Decentralized and social planner's equilibria in Bianchi (2011)

Hi there!

I’m trying to replicate Bianchi (2011)'s “Overborrowing and Systemic Externalities
in the Business Cycle”. Concretely, I want to solve for the decentralized and the social planner’s equilibria, assuming that the borrowing constraint is always binding.

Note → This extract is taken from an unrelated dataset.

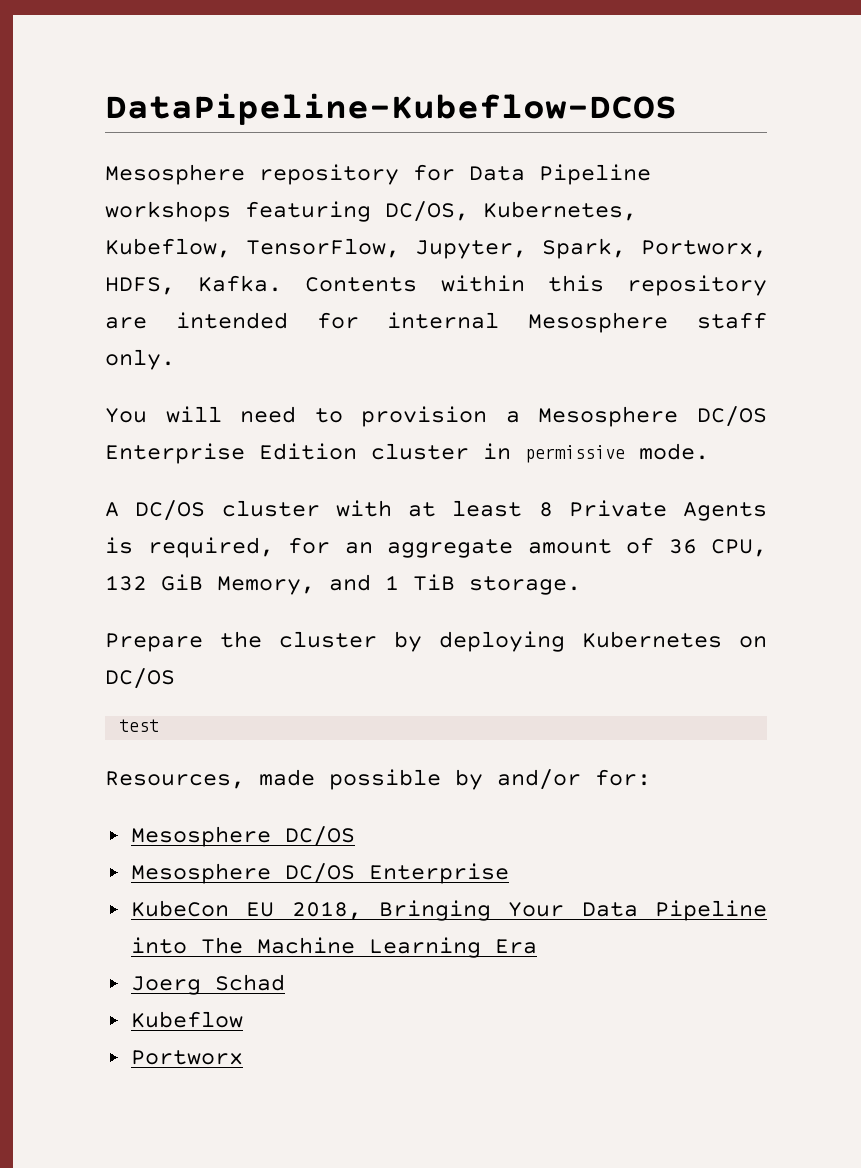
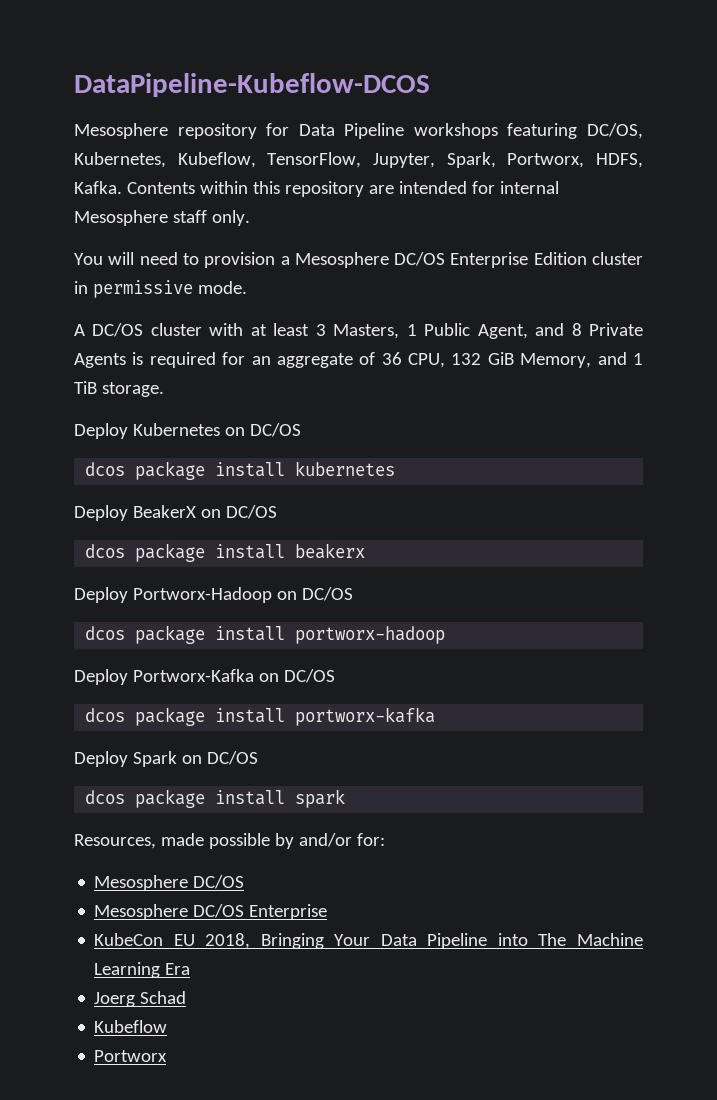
(523, 508) none -> [315,323,565,339] 3 Masters, 1 Public Agent, and
[147,537,274,558] required, -> [149,352,216,368] required
[527,539,612,554] amount -> (353, 360) none
[105,631,767,652] [105,668,175,689] [119,719,160,732] Prepare the cluster by deploying Kubernetes on DC/OS // test -> [74,423,301,439] [85,461,396,480] [74,505,277,521] [85,543,366,562] [74,587,353,603] [85,625,446,644] [74,669,335,685] [85,707,436,726] [74,751,258,767] [85,789,346,808] Deploy Kubernetes on DC/OS // dcos package install kubernetes // Deploy BeakerX on DC/OS // dcos package install beakerx // Deploy Portworx-Hadoop on DC/OS // dcos package install portworx-hadoop // Deploy Portworx-Kafka on DC/OS // dcos package install portworx-kafka // Deploy Spark on DC/OS // dcos package install spark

The social planner’s problem is solved successfully (i.e., the steady state is found, Blanchard-Kahn condition is satisfied), whereas the decentralized problem does not satisfy the B-K criterion, even though the only difference between both is that in the former, the FONC with respect to tradable consumption is

lambda = a*c^(-sigma)*(ct/c)^(-1/xi) + mu*(kappa*p*(cn/ct)*(1/xi));

In the latter, this becomes

lambda = a*c^(-sigma)*(ct/c)^(-1/xi);

Any ideas on how to approach this challenge? I have attached the .mod files.
bianchi_ce.mod (1.6 KB)
bianchi_sp.mod (1.6 KB)

Are you sure that the FOC is correct?

Hi, Professor Pfeifer,

I uploaded the corrected mod files. I was using the notation of Schmitt-Grohé & Uribe (2021) instead of the original syntaxis of Bianchi (2011). This could have been a source of confusion.

Increasing omega, which gauges preference for tradable consumption, enables the model to satisfy the BK condition. Nonetheless, the IRFs are oscillatory, despite all eigenvalues being real numbers.

I already checked the timing and it looks okay. Any insight on this issue?
remit_ce.mod (1.7 KB)
remit_sp.mod (1.7 KB)